Skeletal landmark data:
-=-=-=-=-

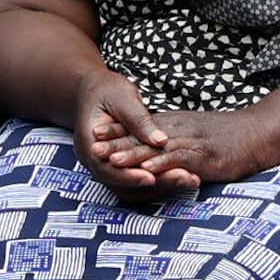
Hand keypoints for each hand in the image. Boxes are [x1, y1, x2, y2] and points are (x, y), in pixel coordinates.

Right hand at [72, 73, 176, 200]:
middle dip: (154, 184)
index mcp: (90, 145)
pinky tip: (183, 176)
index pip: (106, 169)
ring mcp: (109, 167)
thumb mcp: (122, 98)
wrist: (94, 92)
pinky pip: (140, 182)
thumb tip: (160, 140)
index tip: (151, 177)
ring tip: (190, 179)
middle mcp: (97, 162)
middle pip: (122, 184)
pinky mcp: (124, 168)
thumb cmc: (106, 91)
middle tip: (183, 178)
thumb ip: (139, 121)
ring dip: (162, 186)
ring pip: (133, 188)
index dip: (128, 176)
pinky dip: (161, 181)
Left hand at [86, 106, 268, 195]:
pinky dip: (163, 165)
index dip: (117, 131)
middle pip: (142, 137)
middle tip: (92, 147)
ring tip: (110, 160)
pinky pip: (180, 159)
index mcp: (175, 124)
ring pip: (157, 148)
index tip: (95, 135)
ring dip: (133, 154)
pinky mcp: (206, 156)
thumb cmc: (229, 136)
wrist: (260, 132)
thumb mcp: (196, 131)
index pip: (139, 127)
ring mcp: (193, 142)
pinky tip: (148, 172)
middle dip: (116, 143)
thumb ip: (175, 137)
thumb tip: (157, 148)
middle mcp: (180, 130)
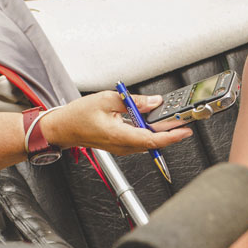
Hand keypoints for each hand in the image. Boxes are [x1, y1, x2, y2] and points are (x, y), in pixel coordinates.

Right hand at [39, 92, 192, 154]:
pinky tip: (154, 121)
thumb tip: (154, 102)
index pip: (152, 140)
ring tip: (172, 119)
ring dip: (161, 131)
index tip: (184, 130)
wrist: (63, 128)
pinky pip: (140, 141)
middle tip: (184, 120)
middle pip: (153, 142)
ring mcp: (122, 148)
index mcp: (119, 135)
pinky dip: (150, 132)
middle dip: (171, 131)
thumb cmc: (78, 115)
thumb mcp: (108, 99)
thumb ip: (134, 101)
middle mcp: (122, 146)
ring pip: (148, 142)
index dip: (171, 136)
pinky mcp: (120, 145)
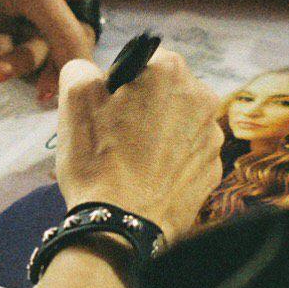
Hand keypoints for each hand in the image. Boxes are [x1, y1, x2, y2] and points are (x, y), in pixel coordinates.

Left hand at [0, 0, 93, 102]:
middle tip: (36, 91)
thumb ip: (67, 34)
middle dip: (34, 59)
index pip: (82, 29)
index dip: (72, 57)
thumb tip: (89, 73)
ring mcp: (16, 9)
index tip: (61, 84)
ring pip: (25, 53)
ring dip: (10, 58)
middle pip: (54, 46)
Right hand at [55, 49, 223, 242]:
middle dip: (144, 105)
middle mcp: (202, 98)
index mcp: (170, 72)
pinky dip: (171, 160)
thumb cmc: (97, 159)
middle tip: (117, 133)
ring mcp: (212, 137)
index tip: (108, 107)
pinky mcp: (214, 170)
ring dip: (159, 132)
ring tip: (131, 159)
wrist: (121, 226)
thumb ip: (82, 69)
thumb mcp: (74, 99)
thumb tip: (90, 71)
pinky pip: (188, 154)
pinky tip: (147, 176)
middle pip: (166, 91)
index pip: (144, 61)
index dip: (121, 82)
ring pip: (179, 122)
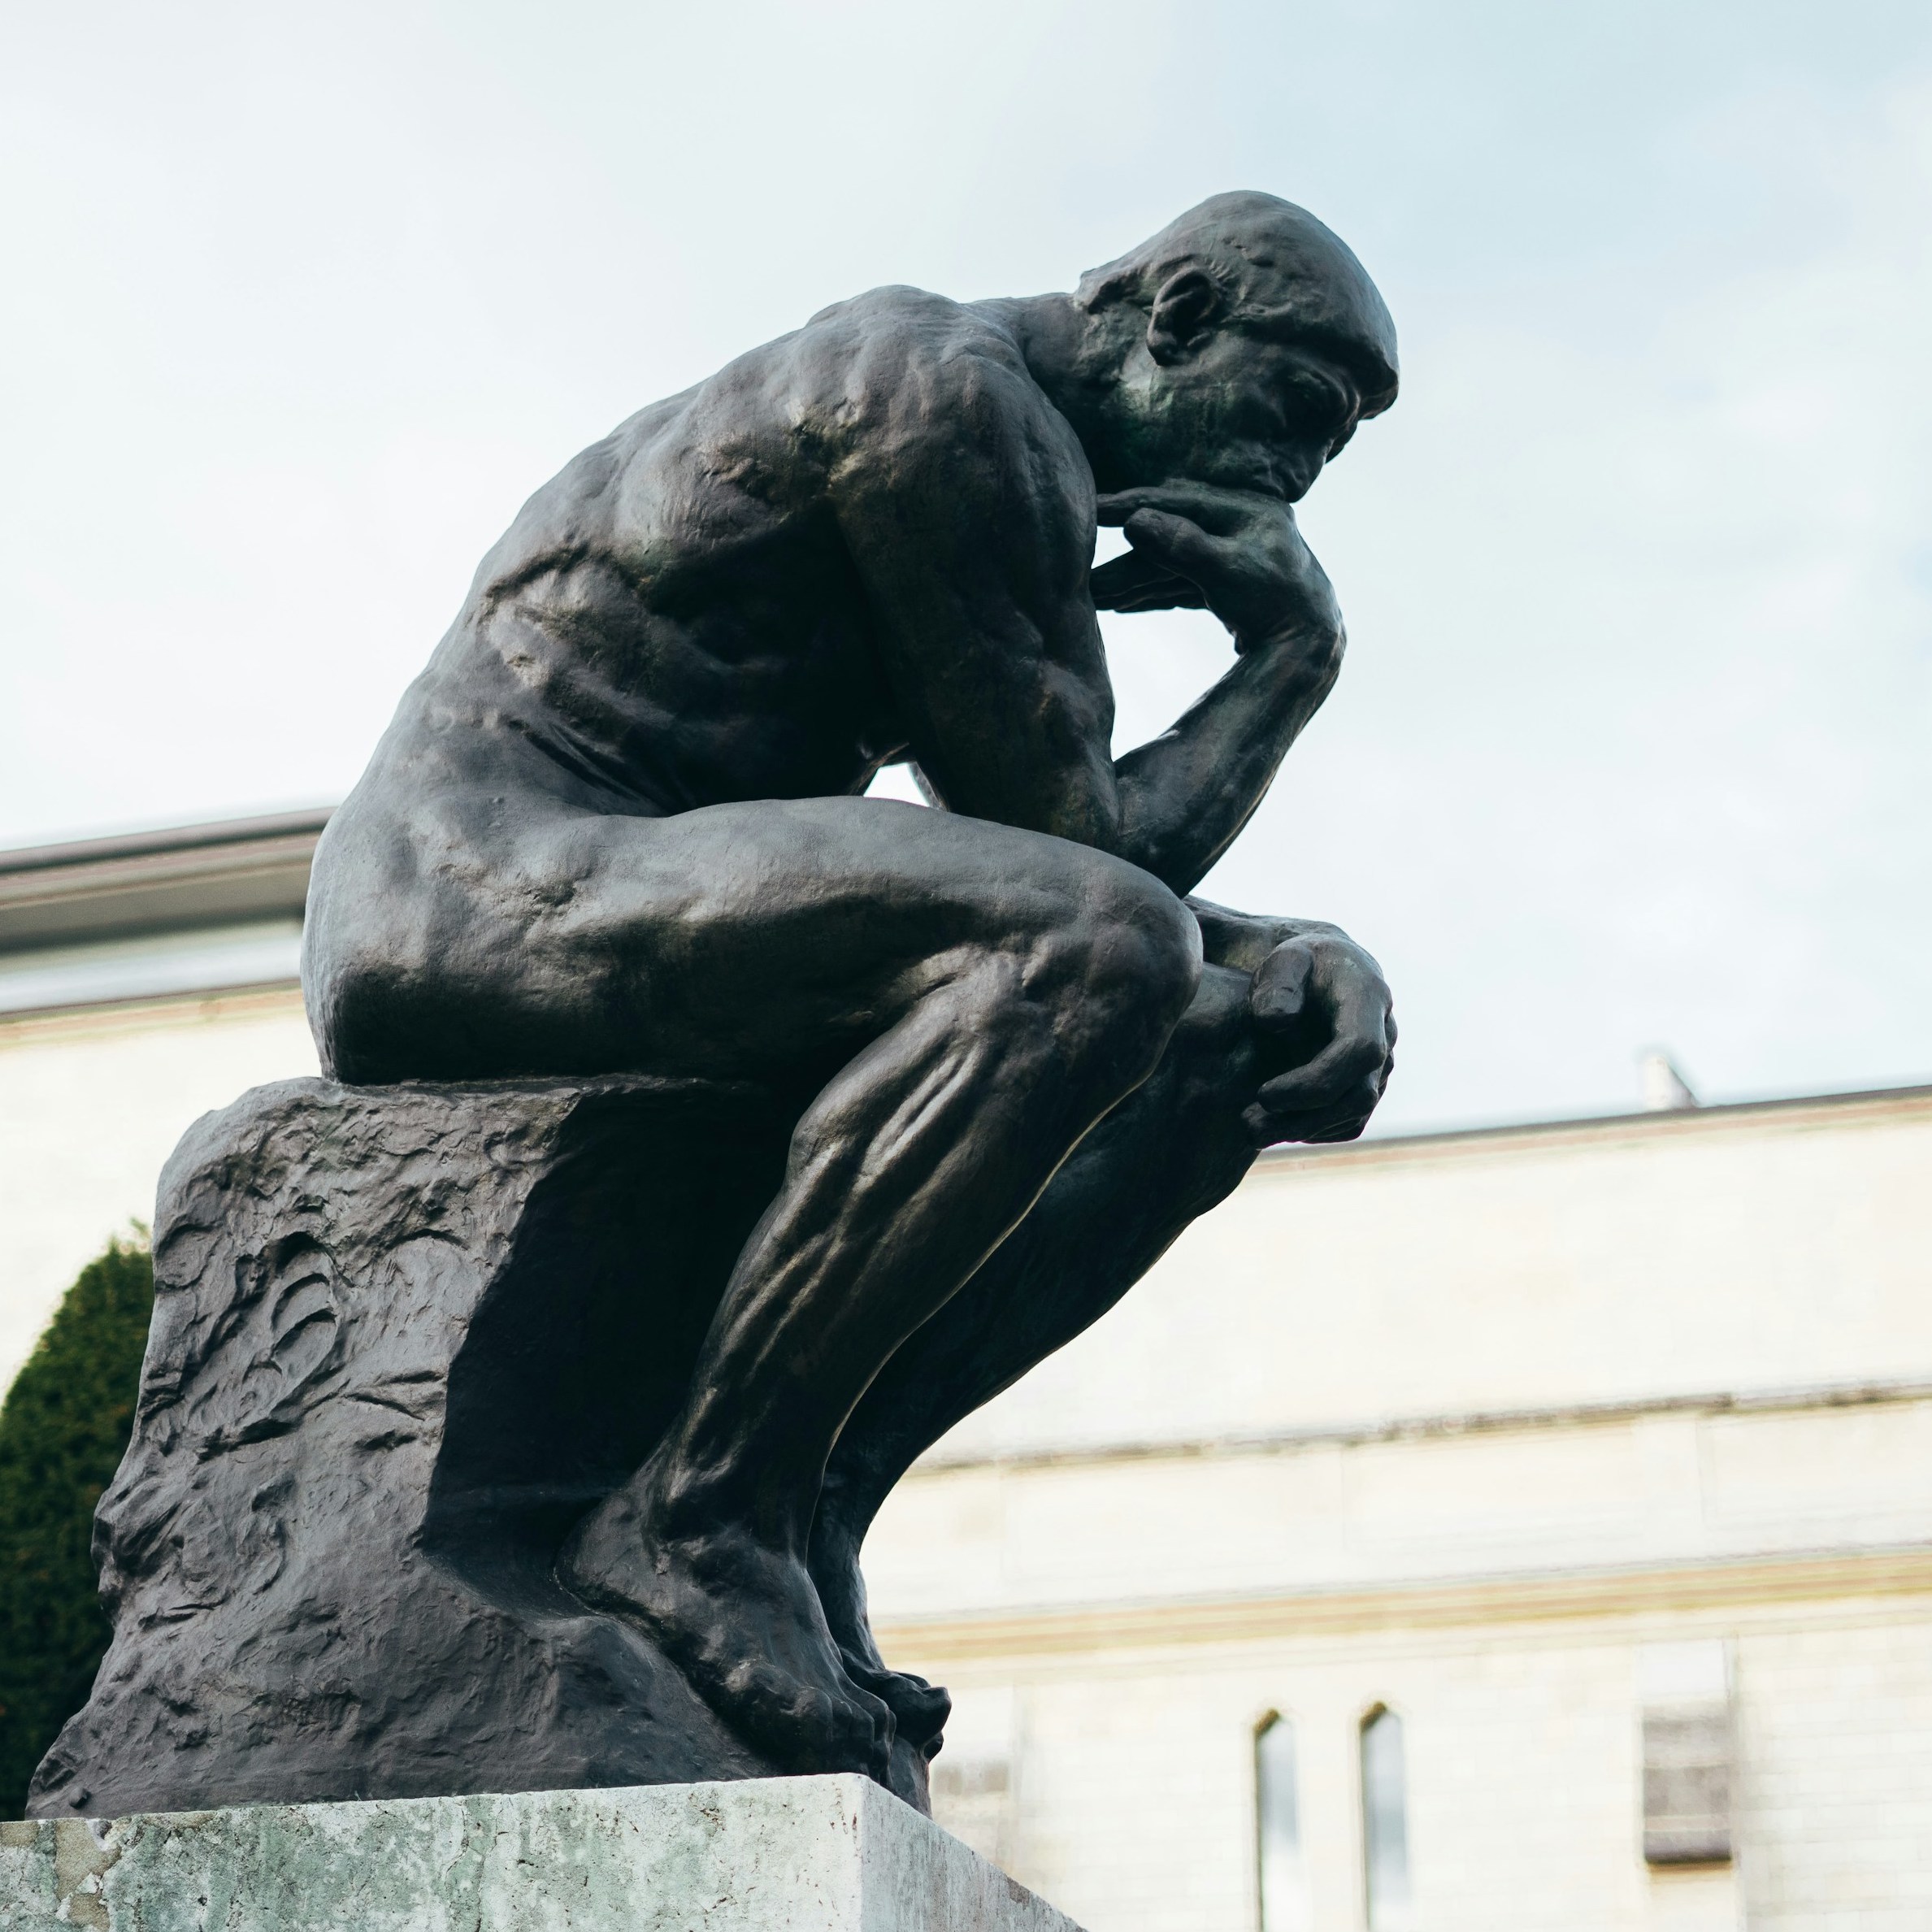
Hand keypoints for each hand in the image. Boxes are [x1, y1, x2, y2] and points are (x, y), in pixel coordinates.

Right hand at [1090, 483, 1342, 654]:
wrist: (1311, 650)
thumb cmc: (1276, 605)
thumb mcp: (1225, 572)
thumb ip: (1181, 545)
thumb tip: (1135, 521)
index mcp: (1245, 509)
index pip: (1174, 500)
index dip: (1129, 505)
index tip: (1089, 507)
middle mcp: (1241, 526)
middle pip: (1168, 537)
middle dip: (1125, 560)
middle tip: (1083, 573)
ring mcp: (1236, 557)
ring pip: (1172, 564)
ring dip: (1133, 580)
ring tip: (1092, 596)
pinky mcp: (1232, 587)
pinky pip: (1183, 585)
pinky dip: (1154, 594)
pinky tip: (1122, 605)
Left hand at [1243, 930, 1394, 1144]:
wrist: (1319, 969)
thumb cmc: (1297, 964)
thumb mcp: (1283, 959)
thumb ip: (1278, 984)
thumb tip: (1275, 1022)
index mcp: (1368, 999)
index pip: (1359, 1051)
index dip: (1315, 1081)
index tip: (1264, 1094)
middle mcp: (1384, 1035)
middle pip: (1359, 1094)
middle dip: (1305, 1117)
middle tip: (1249, 1125)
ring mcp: (1381, 1064)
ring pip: (1354, 1114)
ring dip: (1303, 1129)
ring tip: (1251, 1129)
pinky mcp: (1368, 1084)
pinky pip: (1349, 1121)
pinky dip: (1314, 1130)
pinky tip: (1274, 1126)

-=-=-=-=-

• REQUIREMENT: Set down the entries above exactly, and keep every picture out of your copy.

• THE ANSWER:
Hand keypoints for each hand in the image. Boxes are [x1, y1, x2, y2] and points are (x, y), in pixel coordinates.

Right hand at [72, 73, 176, 200]:
middle dip: (154, 184)
index mcp: (90, 145)
pinky tip: (183, 176)
index pip: (106, 169)
ring mcp: (109, 167)
thumb mcp: (122, 98)
wrist: (94, 92)
pinky pip: (140, 182)
thumb tip: (160, 140)
index tip: (151, 177)
ring tip: (190, 179)
middle mcp: (97, 162)
middle pip: (122, 184)
pinky mcp: (124, 168)
thumb cmc: (106, 91)
middle tip: (183, 178)
thumb ip: (139, 121)
ring dip: (162, 186)
ring pip: (133, 188)
index dip: (128, 176)
pinky dip: (161, 181)
Left hand at [86, 106, 268, 195]:
pinky dip: (163, 165)
index dip: (117, 131)
middle pip: (142, 137)
middle tip: (92, 147)
ring tip: (110, 160)
pinky pip: (180, 159)
index mcp: (175, 124)
ring pip: (157, 148)
index tip: (95, 135)
ring dip: (133, 154)
pinky mcp: (206, 156)
thumb cmc: (229, 136)
wrist: (260, 132)
thumb mcp: (196, 131)
index pip: (139, 127)
ring mcp: (193, 142)
pinky tip: (148, 172)
middle dip: (116, 143)
thumb ip: (175, 137)
thumb tip: (157, 148)
middle mcp: (180, 130)
Hand keypoints for each hand in the image. Boxes are [x1, y1, x2, y2] and points are (x, y), in pixel coordinates.

Right hand at [39, 92, 192, 154]:
pinky tip: (154, 121)
thumb tip: (154, 102)
index pip: (152, 140)
ring tip: (172, 119)
ring dip: (161, 131)
index tip: (184, 130)
wrist: (63, 128)
pinky pip: (140, 141)
middle tip: (184, 120)
middle pip: (153, 142)
ring mcp: (122, 148)
index mcp: (119, 135)
pinky dip: (150, 132)
middle dip: (171, 131)
thumb cmc: (78, 115)
thumb mcp: (108, 99)
thumb ip: (134, 101)
middle mcp: (122, 146)
ring pip: (148, 142)
index dip: (171, 136)
pinky mcp: (120, 145)
Hand keypoints for each hand in the image. Boxes are [x1, y1, x2, y2] and points are (x, y), in pixel coordinates.

Left hand at [0, 0, 93, 102]:
middle tip: (36, 91)
thumb ip: (67, 34)
middle dip: (34, 59)
index pip: (82, 29)
index dip: (72, 57)
thumb tip: (89, 73)
ring mcp: (16, 9)
index tip: (61, 84)
ring pip: (25, 53)
ring dip: (10, 58)
middle pip: (54, 46)
Right hand at [55, 49, 223, 242]:
middle dip: (144, 105)
middle mcp: (202, 98)
index mcp: (170, 72)
pinky dip: (171, 160)
thumb cmc: (97, 159)
middle tip: (117, 133)
ring mcp: (212, 137)
index tip: (108, 107)
pinky mcp: (214, 170)
ring dip: (159, 132)
ring tip: (131, 159)
wrist: (121, 226)
thumb ip: (82, 69)
thumb mcp: (74, 99)
thumb tip: (90, 71)
pinky pip: (188, 154)
pinky tip: (147, 176)
middle pip: (166, 91)
index pip: (144, 61)
index dip: (121, 82)
ring pip: (179, 122)
Hand keypoints for each hand in the image. Boxes are [x1, y1, x2, y2] and points are (x, y), in pixel coordinates.

Right hand at [1090, 483, 1342, 654]:
wrist: (1311, 650)
thumb cmc: (1276, 605)
thumb mcp: (1225, 572)
thumb ip: (1181, 545)
thumb tip: (1135, 521)
index mcp: (1245, 509)
index pip: (1174, 500)
index dip: (1129, 505)
index tip: (1089, 507)
middle mcp: (1241, 526)
middle pip: (1168, 537)
middle dip: (1125, 560)
middle tip: (1083, 573)
ring mcp: (1236, 557)
ring pip: (1172, 564)
ring dip: (1133, 580)
ring tip: (1092, 596)
pinky mcp: (1232, 587)
pinky pip: (1183, 585)
pinky dip: (1154, 594)
pinky tip: (1122, 605)
Left hand at [1243, 930, 1394, 1144]:
wrist: (1319, 969)
thumb cmc: (1297, 964)
thumb mcp: (1283, 959)
thumb ip: (1278, 984)
thumb tip: (1275, 1022)
index mcp: (1368, 999)
index pip: (1359, 1051)
index dip: (1315, 1081)
index tip: (1264, 1094)
middle mcp: (1384, 1035)
middle pip: (1359, 1094)
middle dip: (1305, 1117)
middle tip: (1249, 1125)
ring mcp: (1381, 1064)
ring pip: (1354, 1114)
ring dip: (1303, 1129)
ring tip: (1251, 1129)
pinky mcp: (1368, 1084)
pinky pip: (1349, 1121)
pinky dip: (1314, 1130)
pinky tip: (1274, 1126)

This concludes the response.